The grant or denial of the request is within the sole discretion of
the Court. Filing a request for an attorney does not extend your time
in which to file a civil action. Both the request and the civil action
must be filed within the time limits as stated in the paragraph above
("Right to File A Civil Action").
FOR THE COMMISSION:
March 6, 2000
Date Frances M. Hart
Executive Officer
Executive Secretariat
CERTIFICATE OF MAILING
For timeliness purposes, the Commission will presume that this decision
was received within five (5) calendar days after it was mailed. I certify
that this decision was mailed to complainant, complainant's representative
(if applicable), and the agency on:
Date Equal Employment Assistant
01 On November 9, 1999, revised regulations governing the EEOC's
federal sector complaint process went into effect.

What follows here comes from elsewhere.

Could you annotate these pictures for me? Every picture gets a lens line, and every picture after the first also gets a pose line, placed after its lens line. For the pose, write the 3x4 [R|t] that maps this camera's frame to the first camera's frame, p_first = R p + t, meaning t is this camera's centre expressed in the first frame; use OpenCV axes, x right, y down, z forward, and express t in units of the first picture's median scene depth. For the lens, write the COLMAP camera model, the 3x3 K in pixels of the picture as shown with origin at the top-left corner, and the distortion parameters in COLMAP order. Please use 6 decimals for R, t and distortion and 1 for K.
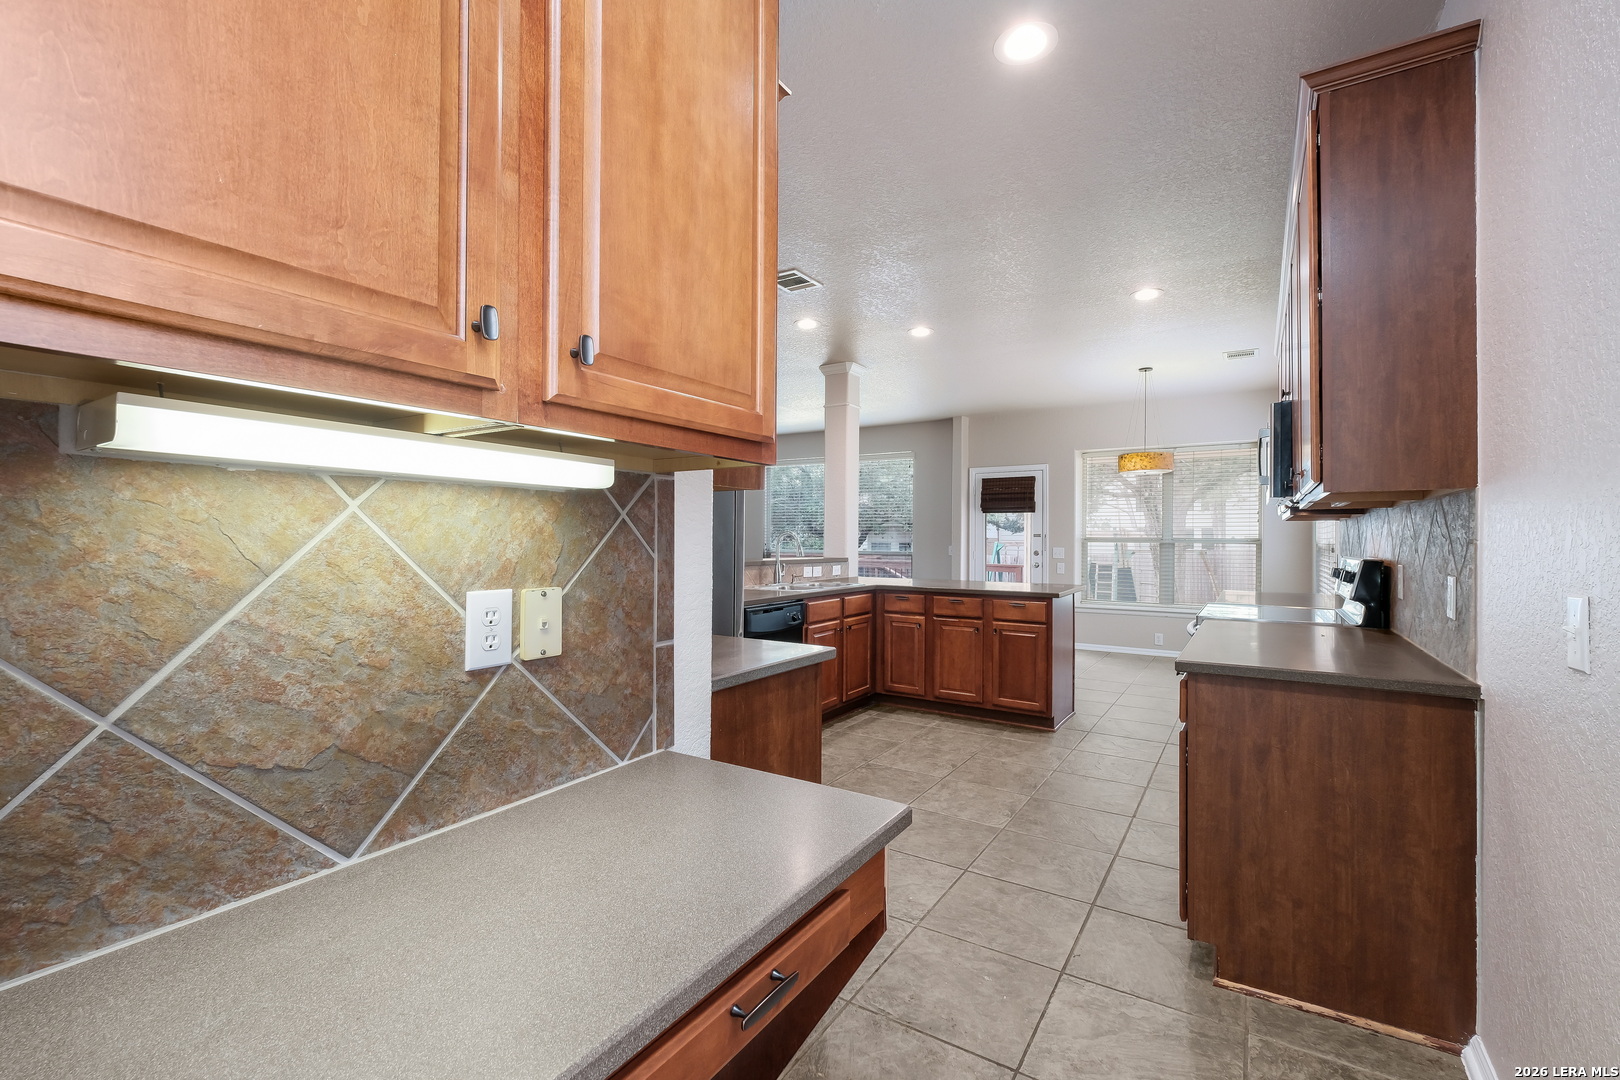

These regulations
apply to all Federal sector EEO complaints pending at any stage in the
administrative process. Consequently, the Commission will apply the
revised regulations found at 64 Fed. Reg. 37,644 (1999), where applicable,
in deciding the present appeal. The regulations, as amended, may also
be found at the Commission's website at WWW.EEOC.GOV.
02 The Rehabilitation Act was amended in 1992 to apply the standards in
the Americans with Disabilities Act (ADA) to complaints of discrimination
by federal employees or applicants for employment. Since that time,
the ADA regulations set out at 29 C.F.R. Part 1630 apply to complaints
of disability discrimination. These regulations can be found on EEOC's
website: WWW.EEOC.GOV.
03 Although the complainant alleged in her complaint that she is
also disabled as a result of stress, she has offered no evidence in
support of that assertion.
04 Although comparative evidence is only one method of establishing
a prima facie case, the complainant has not presented any other evidence
sufficient to support an inference of discrimination under the alleged
bases. See Enforcement Guidance on O'Connor v. Consolidated Coin Caters
Corp., EEOC Notice 915.002 (September 18, 1996).